►
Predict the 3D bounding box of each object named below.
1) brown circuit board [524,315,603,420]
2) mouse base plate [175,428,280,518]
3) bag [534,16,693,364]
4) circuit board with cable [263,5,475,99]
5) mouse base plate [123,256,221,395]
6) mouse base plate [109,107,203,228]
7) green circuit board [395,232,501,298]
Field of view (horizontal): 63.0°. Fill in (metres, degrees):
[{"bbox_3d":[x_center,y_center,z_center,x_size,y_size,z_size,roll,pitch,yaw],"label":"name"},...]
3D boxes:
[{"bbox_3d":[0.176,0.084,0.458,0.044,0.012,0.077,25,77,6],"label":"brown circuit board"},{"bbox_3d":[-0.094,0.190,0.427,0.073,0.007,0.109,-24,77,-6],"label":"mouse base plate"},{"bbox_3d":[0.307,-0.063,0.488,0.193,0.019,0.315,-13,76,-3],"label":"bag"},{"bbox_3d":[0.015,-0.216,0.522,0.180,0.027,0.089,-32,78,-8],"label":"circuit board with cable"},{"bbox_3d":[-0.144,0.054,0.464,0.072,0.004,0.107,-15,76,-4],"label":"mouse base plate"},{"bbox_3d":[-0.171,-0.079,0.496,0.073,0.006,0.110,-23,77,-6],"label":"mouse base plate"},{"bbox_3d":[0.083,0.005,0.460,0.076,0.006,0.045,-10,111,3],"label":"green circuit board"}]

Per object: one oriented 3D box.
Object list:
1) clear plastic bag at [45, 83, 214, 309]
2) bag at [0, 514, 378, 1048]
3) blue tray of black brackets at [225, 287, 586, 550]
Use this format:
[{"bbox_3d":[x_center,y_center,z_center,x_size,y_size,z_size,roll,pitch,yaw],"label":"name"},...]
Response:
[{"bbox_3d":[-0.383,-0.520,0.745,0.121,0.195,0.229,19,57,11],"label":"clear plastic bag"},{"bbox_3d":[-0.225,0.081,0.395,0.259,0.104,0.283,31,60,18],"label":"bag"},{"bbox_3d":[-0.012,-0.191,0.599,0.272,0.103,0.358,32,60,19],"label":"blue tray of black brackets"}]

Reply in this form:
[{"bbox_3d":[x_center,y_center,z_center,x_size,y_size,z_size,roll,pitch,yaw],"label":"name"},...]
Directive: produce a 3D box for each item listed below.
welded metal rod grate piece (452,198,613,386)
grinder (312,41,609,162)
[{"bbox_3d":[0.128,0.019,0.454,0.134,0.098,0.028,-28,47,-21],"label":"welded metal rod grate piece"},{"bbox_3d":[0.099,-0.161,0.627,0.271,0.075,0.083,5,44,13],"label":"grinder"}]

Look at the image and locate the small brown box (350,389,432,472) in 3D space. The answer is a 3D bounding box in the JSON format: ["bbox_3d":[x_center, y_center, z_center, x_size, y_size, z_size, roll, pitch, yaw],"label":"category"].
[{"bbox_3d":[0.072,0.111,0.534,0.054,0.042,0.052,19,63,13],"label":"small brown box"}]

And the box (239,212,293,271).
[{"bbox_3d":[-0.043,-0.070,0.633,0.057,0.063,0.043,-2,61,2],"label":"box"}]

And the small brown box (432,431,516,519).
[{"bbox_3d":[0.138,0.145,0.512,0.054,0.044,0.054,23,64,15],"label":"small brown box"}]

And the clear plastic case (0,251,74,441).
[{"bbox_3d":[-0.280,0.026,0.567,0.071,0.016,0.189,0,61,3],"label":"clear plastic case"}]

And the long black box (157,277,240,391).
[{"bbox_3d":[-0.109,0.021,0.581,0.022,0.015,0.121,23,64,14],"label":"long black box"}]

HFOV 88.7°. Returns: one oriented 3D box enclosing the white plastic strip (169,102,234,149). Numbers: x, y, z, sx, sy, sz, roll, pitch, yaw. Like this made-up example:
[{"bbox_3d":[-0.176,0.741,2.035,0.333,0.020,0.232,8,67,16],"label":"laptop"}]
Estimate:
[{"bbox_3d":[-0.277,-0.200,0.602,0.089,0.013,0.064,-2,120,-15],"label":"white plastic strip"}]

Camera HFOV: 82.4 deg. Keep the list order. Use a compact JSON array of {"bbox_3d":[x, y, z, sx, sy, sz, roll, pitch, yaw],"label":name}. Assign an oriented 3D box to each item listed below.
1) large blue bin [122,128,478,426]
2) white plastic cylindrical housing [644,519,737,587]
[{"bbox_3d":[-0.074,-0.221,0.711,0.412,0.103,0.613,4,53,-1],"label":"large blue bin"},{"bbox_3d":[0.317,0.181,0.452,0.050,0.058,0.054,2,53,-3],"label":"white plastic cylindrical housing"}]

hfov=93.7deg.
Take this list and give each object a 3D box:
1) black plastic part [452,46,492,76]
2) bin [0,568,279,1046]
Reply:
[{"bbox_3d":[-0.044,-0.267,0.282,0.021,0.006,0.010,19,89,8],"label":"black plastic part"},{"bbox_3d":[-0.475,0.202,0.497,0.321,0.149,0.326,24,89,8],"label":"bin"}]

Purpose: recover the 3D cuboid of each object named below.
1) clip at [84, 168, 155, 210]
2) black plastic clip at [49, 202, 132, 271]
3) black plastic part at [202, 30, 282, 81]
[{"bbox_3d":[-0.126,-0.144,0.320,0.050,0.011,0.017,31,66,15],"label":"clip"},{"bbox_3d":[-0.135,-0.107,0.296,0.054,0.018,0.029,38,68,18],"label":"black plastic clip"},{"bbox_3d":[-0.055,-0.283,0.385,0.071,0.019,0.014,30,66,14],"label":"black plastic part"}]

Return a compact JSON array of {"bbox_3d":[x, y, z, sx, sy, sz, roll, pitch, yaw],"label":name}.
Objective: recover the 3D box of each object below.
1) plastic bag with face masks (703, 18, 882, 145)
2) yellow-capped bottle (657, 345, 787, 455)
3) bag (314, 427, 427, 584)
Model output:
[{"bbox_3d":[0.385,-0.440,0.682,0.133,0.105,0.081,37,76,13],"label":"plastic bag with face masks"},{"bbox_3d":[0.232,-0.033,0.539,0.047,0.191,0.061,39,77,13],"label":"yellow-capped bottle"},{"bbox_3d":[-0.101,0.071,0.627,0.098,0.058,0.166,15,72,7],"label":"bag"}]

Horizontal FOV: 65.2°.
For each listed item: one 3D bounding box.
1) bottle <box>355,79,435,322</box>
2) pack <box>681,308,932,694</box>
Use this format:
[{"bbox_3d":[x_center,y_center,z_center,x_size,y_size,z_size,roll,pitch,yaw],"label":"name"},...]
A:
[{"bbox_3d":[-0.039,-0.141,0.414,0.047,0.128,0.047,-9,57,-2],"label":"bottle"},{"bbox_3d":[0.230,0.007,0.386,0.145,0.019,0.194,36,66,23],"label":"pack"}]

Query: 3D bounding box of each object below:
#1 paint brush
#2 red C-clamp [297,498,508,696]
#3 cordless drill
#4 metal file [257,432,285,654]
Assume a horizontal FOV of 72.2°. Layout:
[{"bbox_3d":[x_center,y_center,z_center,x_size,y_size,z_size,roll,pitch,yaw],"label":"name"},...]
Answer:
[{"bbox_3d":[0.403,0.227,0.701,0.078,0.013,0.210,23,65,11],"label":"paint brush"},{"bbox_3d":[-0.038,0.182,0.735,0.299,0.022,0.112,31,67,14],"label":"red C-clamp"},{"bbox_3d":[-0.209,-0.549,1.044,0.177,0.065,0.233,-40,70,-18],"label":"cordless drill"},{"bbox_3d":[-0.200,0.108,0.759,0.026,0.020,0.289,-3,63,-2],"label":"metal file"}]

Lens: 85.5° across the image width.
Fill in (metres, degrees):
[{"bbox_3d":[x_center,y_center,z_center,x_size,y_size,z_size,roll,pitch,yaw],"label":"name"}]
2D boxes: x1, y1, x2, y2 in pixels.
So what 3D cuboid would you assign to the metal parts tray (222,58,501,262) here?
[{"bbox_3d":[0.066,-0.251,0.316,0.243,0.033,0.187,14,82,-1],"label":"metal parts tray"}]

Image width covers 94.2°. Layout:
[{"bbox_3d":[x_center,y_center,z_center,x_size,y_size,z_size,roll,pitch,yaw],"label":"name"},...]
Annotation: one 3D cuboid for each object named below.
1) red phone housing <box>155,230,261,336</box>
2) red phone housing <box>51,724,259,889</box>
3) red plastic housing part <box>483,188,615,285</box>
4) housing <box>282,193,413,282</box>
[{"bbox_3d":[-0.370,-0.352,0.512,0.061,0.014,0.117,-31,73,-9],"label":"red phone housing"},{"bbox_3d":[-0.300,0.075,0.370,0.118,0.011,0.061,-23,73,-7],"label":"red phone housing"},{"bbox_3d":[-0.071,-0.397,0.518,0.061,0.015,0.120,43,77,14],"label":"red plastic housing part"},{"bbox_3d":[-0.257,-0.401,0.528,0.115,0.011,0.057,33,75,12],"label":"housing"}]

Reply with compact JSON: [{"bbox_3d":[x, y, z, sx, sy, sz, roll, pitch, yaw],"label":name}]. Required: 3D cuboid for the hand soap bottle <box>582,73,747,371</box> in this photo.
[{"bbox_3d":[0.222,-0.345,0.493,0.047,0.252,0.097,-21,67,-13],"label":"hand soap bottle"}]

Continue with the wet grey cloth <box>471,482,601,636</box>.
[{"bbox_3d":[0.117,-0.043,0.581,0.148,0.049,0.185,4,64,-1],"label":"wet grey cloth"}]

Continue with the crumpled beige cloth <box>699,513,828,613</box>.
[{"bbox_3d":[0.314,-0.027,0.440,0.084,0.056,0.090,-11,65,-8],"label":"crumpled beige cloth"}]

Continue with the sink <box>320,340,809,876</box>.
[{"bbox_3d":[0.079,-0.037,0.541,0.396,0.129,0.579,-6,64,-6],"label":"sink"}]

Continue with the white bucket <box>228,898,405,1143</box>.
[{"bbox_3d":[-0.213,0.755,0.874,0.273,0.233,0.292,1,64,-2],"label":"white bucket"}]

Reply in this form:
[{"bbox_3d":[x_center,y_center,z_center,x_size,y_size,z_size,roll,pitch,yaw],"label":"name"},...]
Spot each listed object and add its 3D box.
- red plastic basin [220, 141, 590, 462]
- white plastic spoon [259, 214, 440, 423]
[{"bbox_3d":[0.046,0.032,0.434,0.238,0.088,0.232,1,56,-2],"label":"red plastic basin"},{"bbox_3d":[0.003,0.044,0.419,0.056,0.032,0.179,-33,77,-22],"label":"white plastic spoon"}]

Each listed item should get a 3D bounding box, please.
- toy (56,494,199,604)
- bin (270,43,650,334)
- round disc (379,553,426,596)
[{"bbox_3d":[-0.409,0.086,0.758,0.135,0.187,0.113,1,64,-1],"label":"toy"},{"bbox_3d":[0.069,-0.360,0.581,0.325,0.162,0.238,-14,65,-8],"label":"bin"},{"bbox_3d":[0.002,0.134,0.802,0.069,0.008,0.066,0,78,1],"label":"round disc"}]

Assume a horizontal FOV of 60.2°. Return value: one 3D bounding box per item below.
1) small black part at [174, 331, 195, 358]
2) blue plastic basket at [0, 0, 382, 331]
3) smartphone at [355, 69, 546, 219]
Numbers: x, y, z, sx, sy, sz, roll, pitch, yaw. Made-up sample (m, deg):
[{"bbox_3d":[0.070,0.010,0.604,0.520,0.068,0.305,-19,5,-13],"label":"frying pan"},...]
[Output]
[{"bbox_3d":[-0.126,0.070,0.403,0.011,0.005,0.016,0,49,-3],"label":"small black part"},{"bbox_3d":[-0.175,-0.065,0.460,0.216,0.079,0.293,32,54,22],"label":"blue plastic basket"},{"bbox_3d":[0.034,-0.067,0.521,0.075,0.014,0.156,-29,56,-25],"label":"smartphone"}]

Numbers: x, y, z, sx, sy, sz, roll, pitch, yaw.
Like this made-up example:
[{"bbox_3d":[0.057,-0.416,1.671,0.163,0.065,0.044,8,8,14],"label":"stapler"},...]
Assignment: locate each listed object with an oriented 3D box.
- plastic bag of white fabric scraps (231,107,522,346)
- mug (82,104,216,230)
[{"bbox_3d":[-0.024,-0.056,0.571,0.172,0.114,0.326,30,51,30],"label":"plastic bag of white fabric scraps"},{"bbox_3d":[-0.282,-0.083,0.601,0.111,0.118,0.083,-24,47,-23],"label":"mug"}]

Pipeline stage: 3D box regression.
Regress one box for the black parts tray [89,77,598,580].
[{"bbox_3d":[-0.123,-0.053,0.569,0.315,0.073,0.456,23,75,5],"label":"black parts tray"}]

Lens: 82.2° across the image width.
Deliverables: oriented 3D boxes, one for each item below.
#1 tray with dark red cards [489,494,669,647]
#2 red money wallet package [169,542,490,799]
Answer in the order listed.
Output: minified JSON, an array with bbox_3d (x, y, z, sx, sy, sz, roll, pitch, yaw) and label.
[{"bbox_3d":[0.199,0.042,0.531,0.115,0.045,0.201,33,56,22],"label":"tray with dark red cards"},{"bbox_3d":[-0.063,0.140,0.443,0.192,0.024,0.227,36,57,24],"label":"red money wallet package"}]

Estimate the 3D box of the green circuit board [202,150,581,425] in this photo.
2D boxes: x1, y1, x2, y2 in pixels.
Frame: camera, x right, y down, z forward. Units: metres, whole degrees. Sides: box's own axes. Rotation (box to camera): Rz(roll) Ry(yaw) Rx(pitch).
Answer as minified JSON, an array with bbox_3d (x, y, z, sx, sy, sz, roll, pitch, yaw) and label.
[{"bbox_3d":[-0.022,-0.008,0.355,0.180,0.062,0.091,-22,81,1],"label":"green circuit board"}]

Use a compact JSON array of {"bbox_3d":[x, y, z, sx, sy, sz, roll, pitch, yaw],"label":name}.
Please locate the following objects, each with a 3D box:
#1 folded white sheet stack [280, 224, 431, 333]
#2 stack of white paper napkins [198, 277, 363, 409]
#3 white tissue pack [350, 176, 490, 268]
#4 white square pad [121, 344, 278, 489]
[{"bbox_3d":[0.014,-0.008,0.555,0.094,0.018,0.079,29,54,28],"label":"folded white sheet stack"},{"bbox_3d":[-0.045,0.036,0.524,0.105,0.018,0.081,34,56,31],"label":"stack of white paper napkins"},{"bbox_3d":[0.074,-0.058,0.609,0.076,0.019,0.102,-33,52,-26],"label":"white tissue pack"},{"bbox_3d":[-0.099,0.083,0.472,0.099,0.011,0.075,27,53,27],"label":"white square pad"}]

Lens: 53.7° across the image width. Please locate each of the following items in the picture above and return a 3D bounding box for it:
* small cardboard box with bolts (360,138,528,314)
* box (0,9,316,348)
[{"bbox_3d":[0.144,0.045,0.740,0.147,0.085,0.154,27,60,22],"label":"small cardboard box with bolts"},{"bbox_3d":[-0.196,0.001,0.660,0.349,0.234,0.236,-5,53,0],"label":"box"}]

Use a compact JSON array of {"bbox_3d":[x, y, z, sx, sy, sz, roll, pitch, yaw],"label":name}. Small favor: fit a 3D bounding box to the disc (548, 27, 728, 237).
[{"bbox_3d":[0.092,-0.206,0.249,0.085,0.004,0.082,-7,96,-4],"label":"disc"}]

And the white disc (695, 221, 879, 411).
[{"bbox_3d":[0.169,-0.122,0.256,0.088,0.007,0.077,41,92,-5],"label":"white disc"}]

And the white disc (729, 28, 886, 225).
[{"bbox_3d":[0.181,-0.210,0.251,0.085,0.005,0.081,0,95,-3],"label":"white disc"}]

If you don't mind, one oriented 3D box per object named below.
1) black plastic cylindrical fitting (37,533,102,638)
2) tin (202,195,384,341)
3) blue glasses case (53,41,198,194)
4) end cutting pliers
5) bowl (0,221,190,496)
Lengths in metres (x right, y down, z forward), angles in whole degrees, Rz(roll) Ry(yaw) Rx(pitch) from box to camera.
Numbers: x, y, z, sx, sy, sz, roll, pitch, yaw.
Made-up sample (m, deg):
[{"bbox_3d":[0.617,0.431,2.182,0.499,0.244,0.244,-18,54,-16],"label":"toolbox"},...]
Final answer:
◄
**ABOUT THIS EXERCISE:**
All lines above that hold the string "sample" should be copied.

**YOUR RESPONSE:**
Numbers: x, y, z, sx, sy, sz, roll, pitch, yaw. Made-up sample (m, deg):
Made-up sample (m, deg):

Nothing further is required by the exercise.